Page images and extracted text:
-*-*-
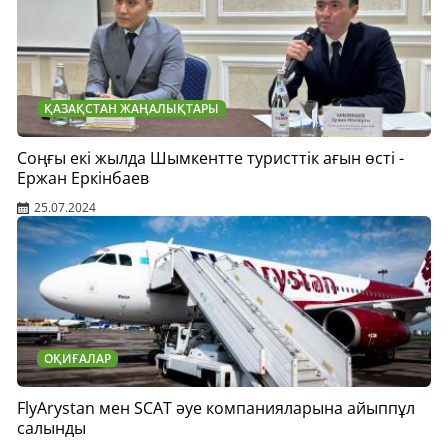
ҚАЗАҚСТАН ЖАҢАЛЫҚТАРЫ
Соңғы екі жылда Шымкентте туристтік ағын өсті -
Ержан Еркінбаев
25.07.2024
ОҚИҒАЛАР
FlyArystan мен SCAT әуе компанияларына айыппұл
салынды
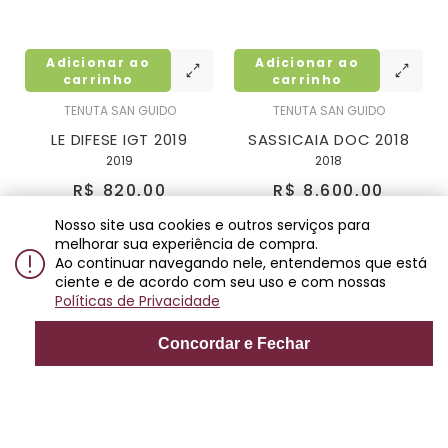
Adicionar ao
Adicionar ao
carrinho
carrinho
TENUTA SAN GUIDO
TENUTA SAN GUIDO
LE DIFESE IGT 2019
SASSICAIA DOC 2018
2019
2018
R$ 820,00
R$ 8.600,00
6x
de
R$ 136,66
12x
de
R$ 716,66
Nosso site usa cookies e outros serviços para
melhorar sua experiência de compra.
Ao continuar navegando nele, entendemos que está
ciente e de acordo com seu uso e com nossas
Políticas de Privacidade
Concordar e Fechar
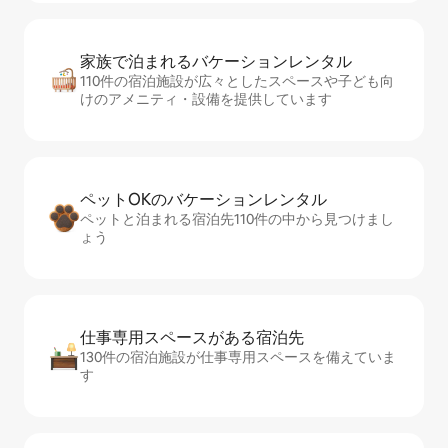
家族で泊まれるバ⁠ケ⁠ー⁠シ⁠ョ⁠ンレ⁠ン⁠タ⁠ル
110件の宿泊施設が広々としたスペースや子ども向
けのアメニティ・設備を提供しています
ペットOKのバ⁠ケ⁠ー⁠シ⁠ョ⁠ンレ⁠ン⁠タ⁠ル
ペットと泊まれる宿泊先110件の中から見つけまし
ょう
仕事専用ス⁠ペ⁠ー⁠スがあ⁠る宿⁠泊⁠先
130件の宿泊施設が仕事専用スペースを備えていま
す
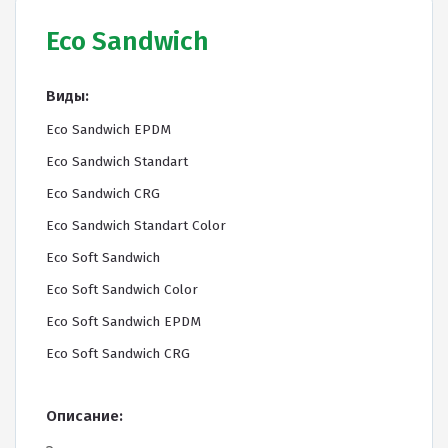
Резиновая крошка
Eco Sandwich
Клей
Наборы для самостоятельной укладки
Виды:
Eco Sandwich EPDM
Цветная окрашенная крошка Eco Color Mill
Eco Sandwich Standart
Цветная окрашенная крошка EPDM
Eco Sandwich CRG
Черная SBR крошка
Eco Sandwich Standart Color
TPV крошка
Eco Soft Sandwich
Оборудование для укладки
Eco Soft Sandwich Color
Детские городки
Eco Soft Sandwich EPDM
Игровое оборудование для площадок
Eco Soft Sandwich CRG
Придомовое оборудование
Спортивное оборудование
Описание:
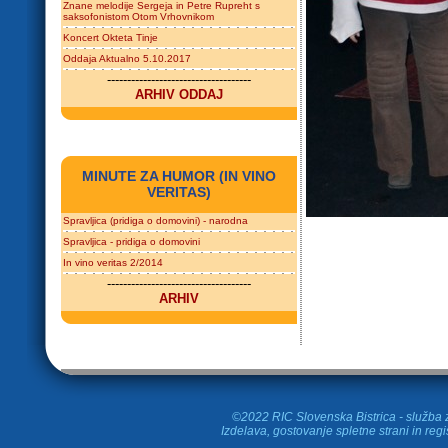
Znane melodije Sergeja in Petre Rupreht s
saksofonistom Otom Vrhovnikom
Koncert Okteta Tinje
Oddaja Aktualno 5.10.2017
------------------------------------
ARHIV ODDAJ
MINUTE ZA HUMOR (IN VINO
VERITAS)
Spravljica (pridiga o domovini) - narodna
Spravljica - pridiga o domovini
In vino veritas 2/2014
------------------------------------
ARHIV
©2022 RIC Slovenska Bistrica - služba z
Izdelava, gostovanje spletne strani in
regi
-*-*-
Using the data above, establish how many lines include the word "окрашенная"; the reply is that number only.

2